** Task objective **
In the listing below, rewrite the lines from the one containing "as h=8 m=32." up to and including the one containing "h=12 m=2 s=10", changing "photo" to "image" and leaving everything else unaltered. Omit the pictures from your answer.

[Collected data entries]
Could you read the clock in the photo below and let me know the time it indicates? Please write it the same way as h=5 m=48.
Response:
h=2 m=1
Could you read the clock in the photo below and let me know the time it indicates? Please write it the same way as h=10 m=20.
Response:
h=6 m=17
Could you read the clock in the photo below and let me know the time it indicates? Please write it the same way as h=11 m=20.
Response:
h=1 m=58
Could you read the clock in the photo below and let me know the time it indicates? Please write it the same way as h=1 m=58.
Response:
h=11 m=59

--

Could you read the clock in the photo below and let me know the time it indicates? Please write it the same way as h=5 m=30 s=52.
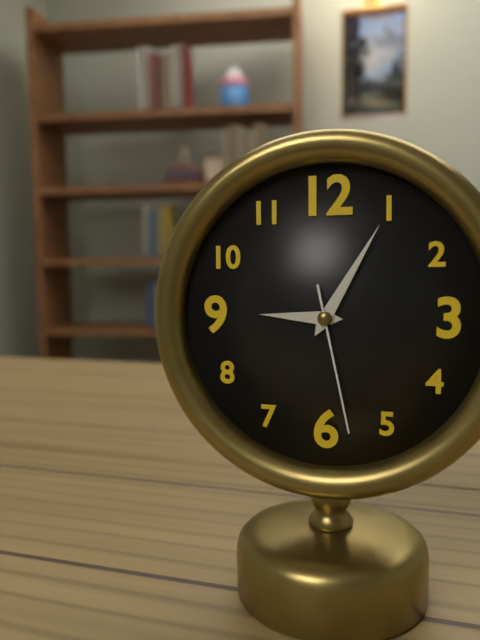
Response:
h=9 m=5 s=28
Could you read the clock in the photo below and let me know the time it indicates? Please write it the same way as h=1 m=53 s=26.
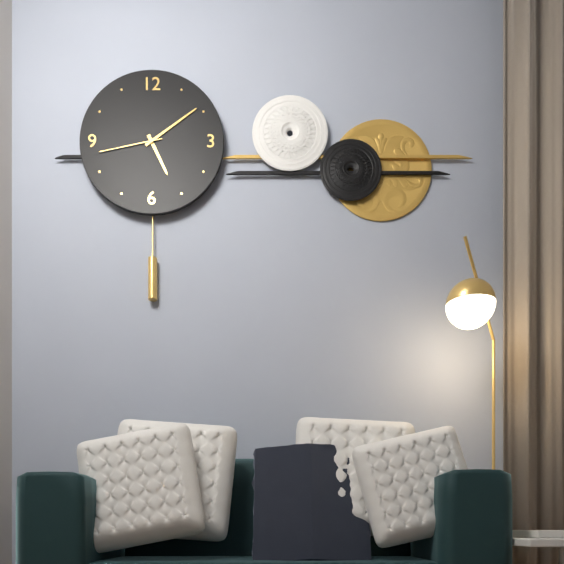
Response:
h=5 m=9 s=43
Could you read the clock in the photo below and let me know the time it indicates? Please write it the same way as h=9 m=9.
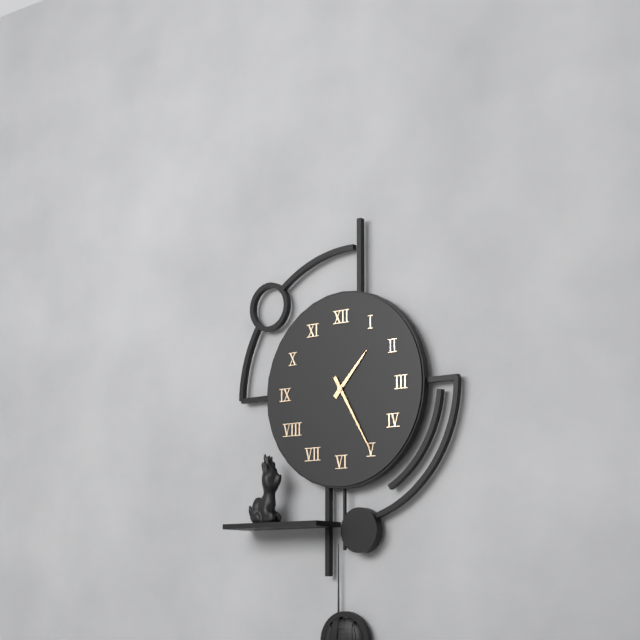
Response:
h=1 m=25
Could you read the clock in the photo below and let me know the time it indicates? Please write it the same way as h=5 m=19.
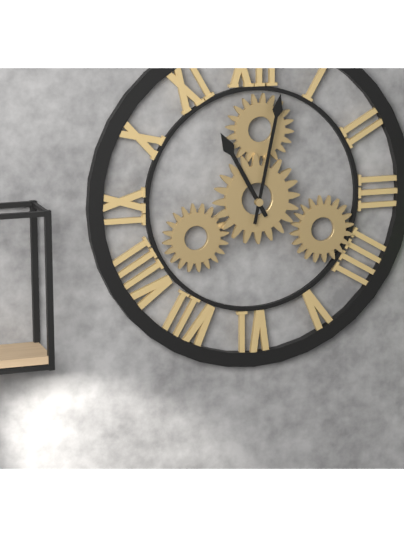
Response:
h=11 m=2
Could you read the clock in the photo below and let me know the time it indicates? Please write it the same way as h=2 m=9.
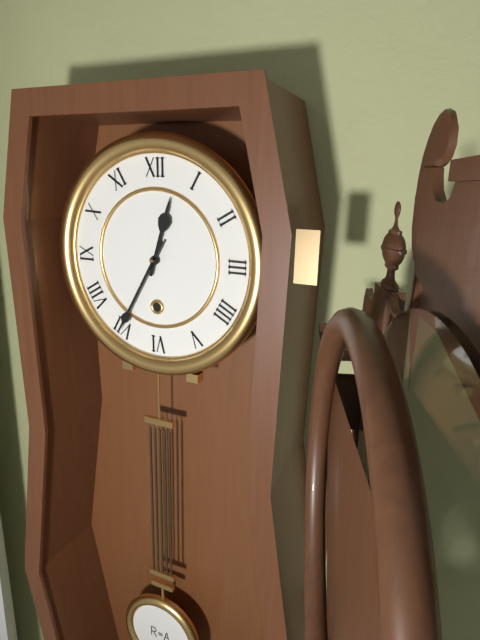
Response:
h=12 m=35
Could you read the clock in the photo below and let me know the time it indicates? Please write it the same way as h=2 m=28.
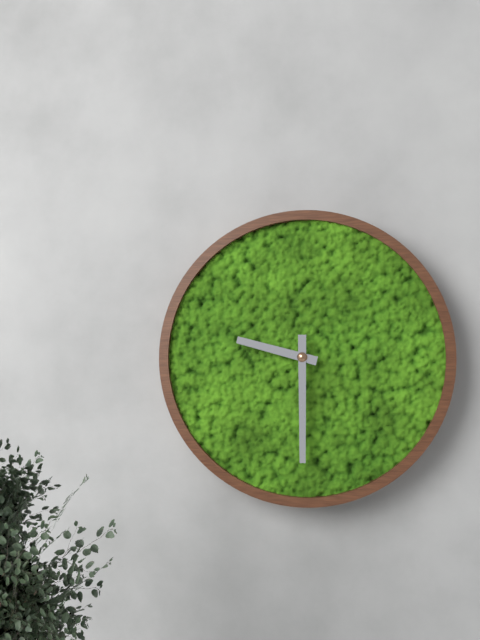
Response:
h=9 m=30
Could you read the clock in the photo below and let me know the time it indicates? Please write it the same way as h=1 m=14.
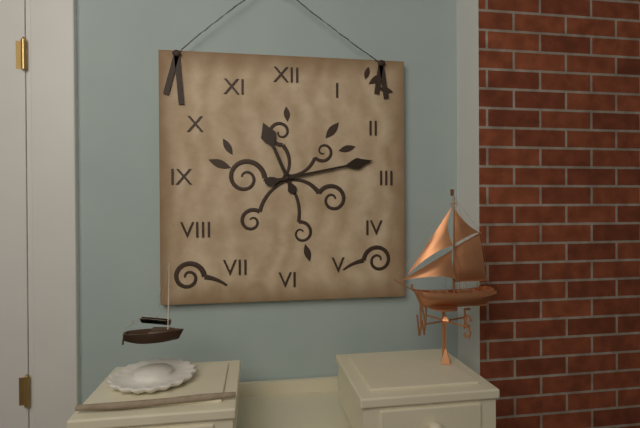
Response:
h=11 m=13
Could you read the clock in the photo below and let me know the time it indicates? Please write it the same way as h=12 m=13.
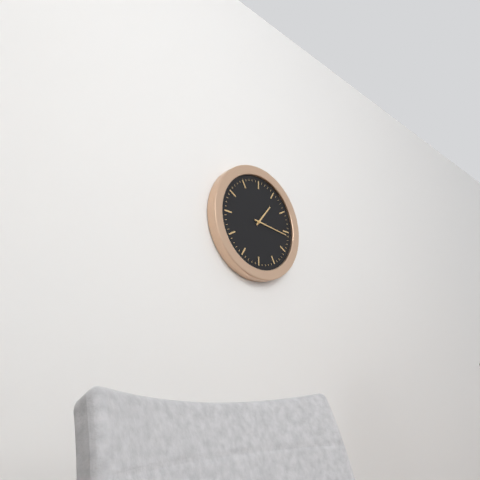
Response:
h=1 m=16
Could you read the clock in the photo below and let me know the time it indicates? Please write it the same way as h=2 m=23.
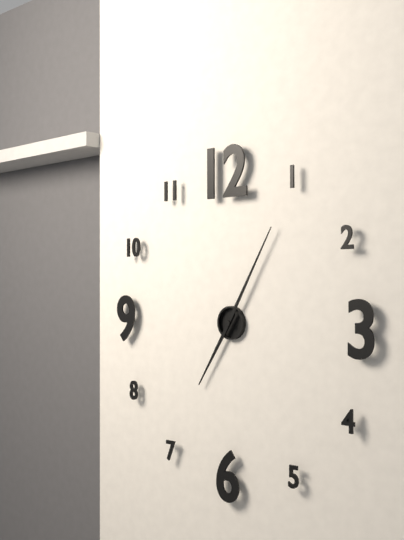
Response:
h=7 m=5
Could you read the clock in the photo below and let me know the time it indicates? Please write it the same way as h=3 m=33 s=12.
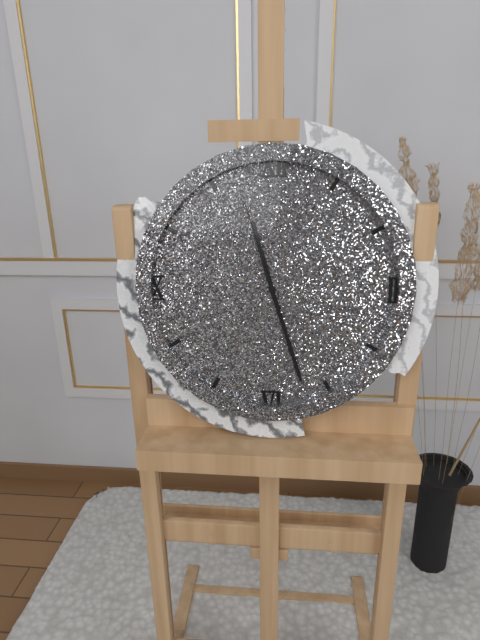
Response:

---

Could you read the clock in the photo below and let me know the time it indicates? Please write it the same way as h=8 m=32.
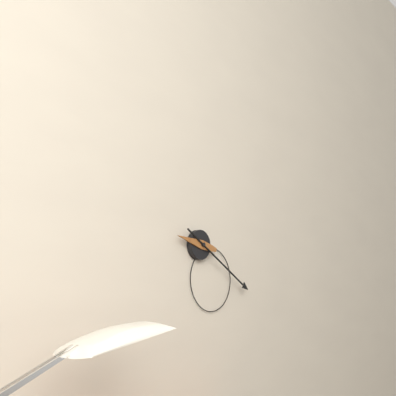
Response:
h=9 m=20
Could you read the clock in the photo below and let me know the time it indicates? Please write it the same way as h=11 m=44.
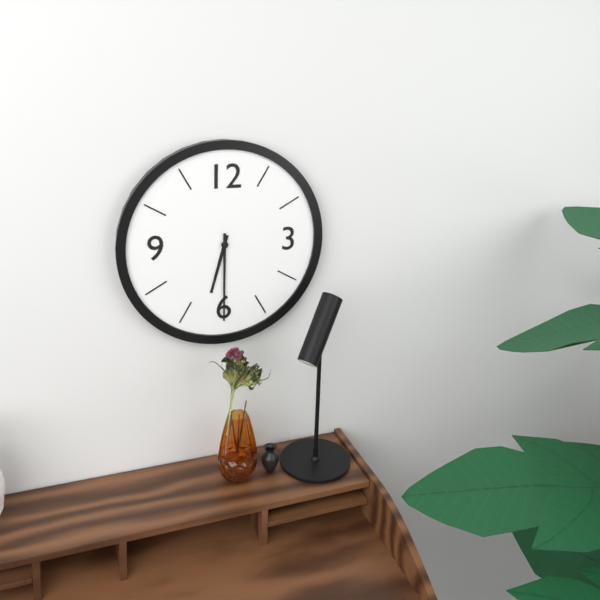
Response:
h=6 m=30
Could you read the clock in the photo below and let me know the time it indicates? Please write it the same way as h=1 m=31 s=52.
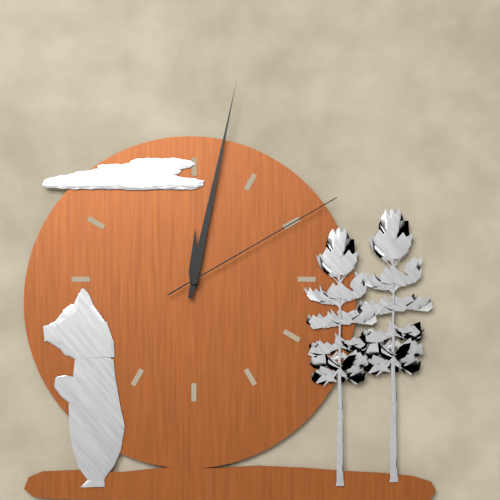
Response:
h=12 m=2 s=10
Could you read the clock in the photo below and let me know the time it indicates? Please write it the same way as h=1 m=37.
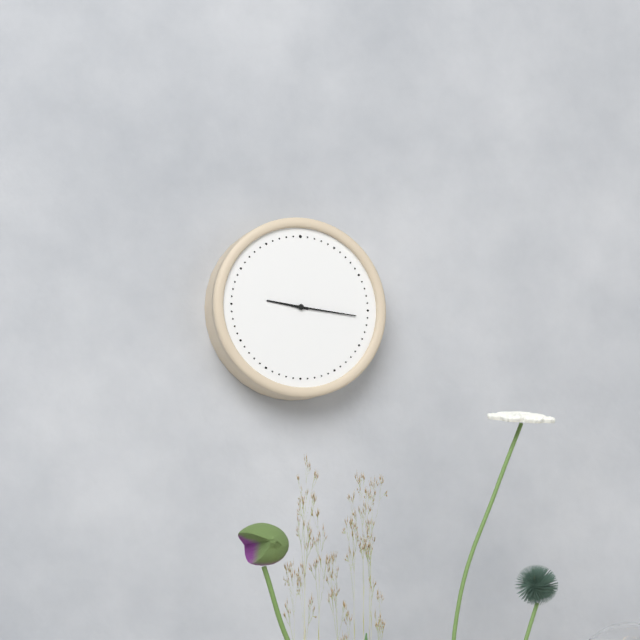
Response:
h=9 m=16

** Written solution **
Could you read the clock in the image below and let me know the time it indicates? Please write it the same way as h=8 m=32.
Response:
h=9 m=20
Could you read the clock in the image below and let me know the time it indicates? Please write it the same way as h=11 m=44.
Response:
h=6 m=30
Could you read the clock in the image below and let me know the time it indicates? Please write it the same way as h=1 m=31 s=52.
Response:
h=12 m=2 s=10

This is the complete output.